Thursday’s court order from the U.S. District Court for the Northern District of Texas makes Texas the 15th state where the new Title IX regulations are on hold. Texas and other states have taken issue with provisions in the new rule that strengthen protections for LBGTQ+ students, which they claim will allow men and boys into women’s and girls’ bathrooms and locker rooms. 

“The Final Rule inverts the text, history, and tradition of Title IX,” Judge Matthew Kacsmaryk wrote in a 32-page opinion accompanying the injunction. “The statute protects women in spaces historically reserved to men; the Final Rule inserts men into spaces reserved to women.”

The order also blocks other changes, including new protections for pregnant and parenting students. Texas officials have already instructed public colleges and K-12 schools in the state to not comply with the new rule, which is set to take effect Aug. 1.

Although the lawsuit makes a number of points argued in other lawsuits, the state and two University of Texas at Austin professors took issue with a provision they say will require plaintiffs to cover abortions in their student health insurance plans, as well as changes to how universities investigate reports of sexual misconduct. The new Title IX rule, they argued in the lawsuit, removes procedural safeguards for students accused of misconduct.

Kacsmaryk agreed with the plaintiffs that they would suffer irreparable injury if the regulations took effect in the state.

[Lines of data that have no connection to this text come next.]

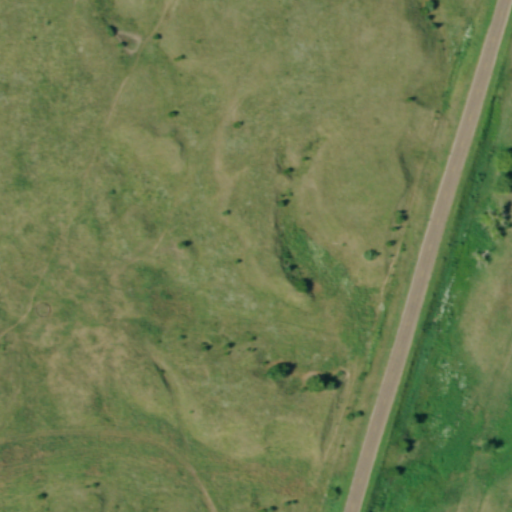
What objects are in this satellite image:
road: (425, 255)
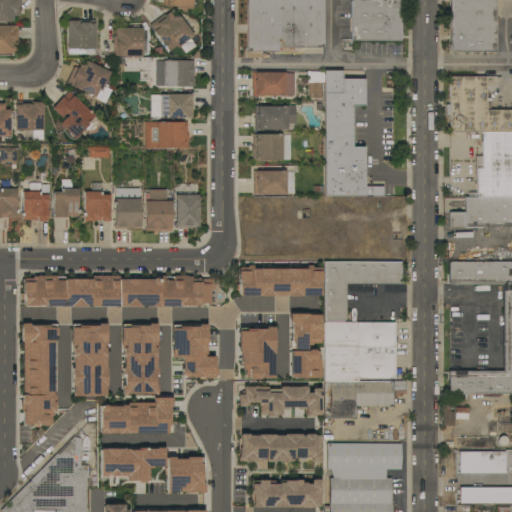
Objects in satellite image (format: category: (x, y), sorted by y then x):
building: (178, 3)
building: (180, 3)
building: (9, 9)
building: (8, 10)
building: (374, 20)
building: (375, 20)
building: (283, 24)
building: (283, 25)
building: (472, 25)
building: (471, 26)
building: (171, 31)
road: (329, 32)
building: (172, 33)
road: (45, 37)
building: (80, 37)
building: (80, 37)
building: (7, 39)
building: (8, 39)
building: (129, 41)
building: (128, 42)
road: (366, 65)
building: (157, 73)
building: (177, 73)
building: (177, 73)
road: (22, 75)
building: (90, 80)
building: (90, 81)
building: (272, 84)
building: (272, 84)
building: (318, 90)
building: (171, 106)
building: (474, 108)
building: (71, 115)
building: (73, 115)
building: (29, 116)
building: (28, 117)
building: (273, 118)
building: (4, 121)
building: (4, 122)
road: (221, 130)
building: (165, 135)
building: (165, 135)
building: (342, 139)
building: (343, 139)
road: (445, 140)
road: (371, 144)
building: (269, 147)
building: (270, 147)
building: (98, 151)
building: (98, 152)
building: (8, 156)
building: (494, 166)
building: (268, 182)
building: (269, 183)
road: (446, 183)
building: (8, 203)
building: (8, 203)
building: (65, 203)
building: (65, 203)
building: (34, 204)
building: (95, 204)
building: (34, 206)
building: (95, 206)
building: (126, 208)
building: (127, 209)
building: (157, 211)
building: (186, 211)
building: (186, 211)
building: (157, 212)
building: (483, 213)
building: (484, 217)
road: (424, 255)
road: (111, 260)
building: (278, 282)
building: (279, 282)
building: (353, 282)
building: (114, 291)
building: (111, 292)
road: (488, 297)
road: (388, 298)
road: (261, 305)
road: (117, 316)
building: (485, 328)
building: (303, 330)
building: (356, 341)
building: (305, 346)
building: (191, 351)
building: (192, 351)
building: (358, 351)
building: (258, 352)
building: (256, 353)
road: (225, 354)
building: (139, 359)
building: (88, 360)
building: (138, 360)
building: (88, 361)
building: (304, 364)
road: (8, 371)
building: (37, 374)
building: (37, 375)
building: (356, 396)
building: (462, 397)
building: (281, 400)
building: (282, 400)
petroleum well: (502, 411)
building: (460, 413)
road: (222, 416)
building: (447, 416)
building: (135, 418)
building: (136, 418)
road: (204, 424)
building: (218, 444)
road: (44, 445)
building: (279, 448)
building: (279, 448)
building: (361, 460)
building: (484, 461)
building: (131, 462)
building: (485, 462)
building: (128, 463)
building: (183, 475)
building: (184, 476)
building: (360, 476)
road: (221, 477)
building: (54, 485)
building: (55, 485)
building: (285, 494)
building: (286, 495)
building: (359, 495)
building: (485, 495)
building: (485, 496)
road: (169, 501)
road: (211, 501)
road: (97, 503)
building: (114, 508)
building: (115, 508)
building: (510, 508)
building: (169, 510)
building: (181, 511)
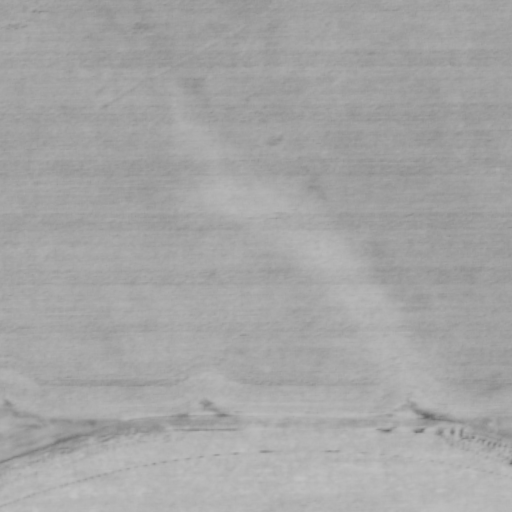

“In summary, the State of Texas and its political subdivisions are on a collision course with the Final Rule,” he wrote. “Texas can either (1) comply and violate State law, local policy, and many of its employees’ rights of conscience or (2) reject the Final Rule and lose billions in federal funding for its K–12 and higher-education systems.”

The Biden administration can appeal the order to the U.S. Court of Appeals for the Fifth Circuit.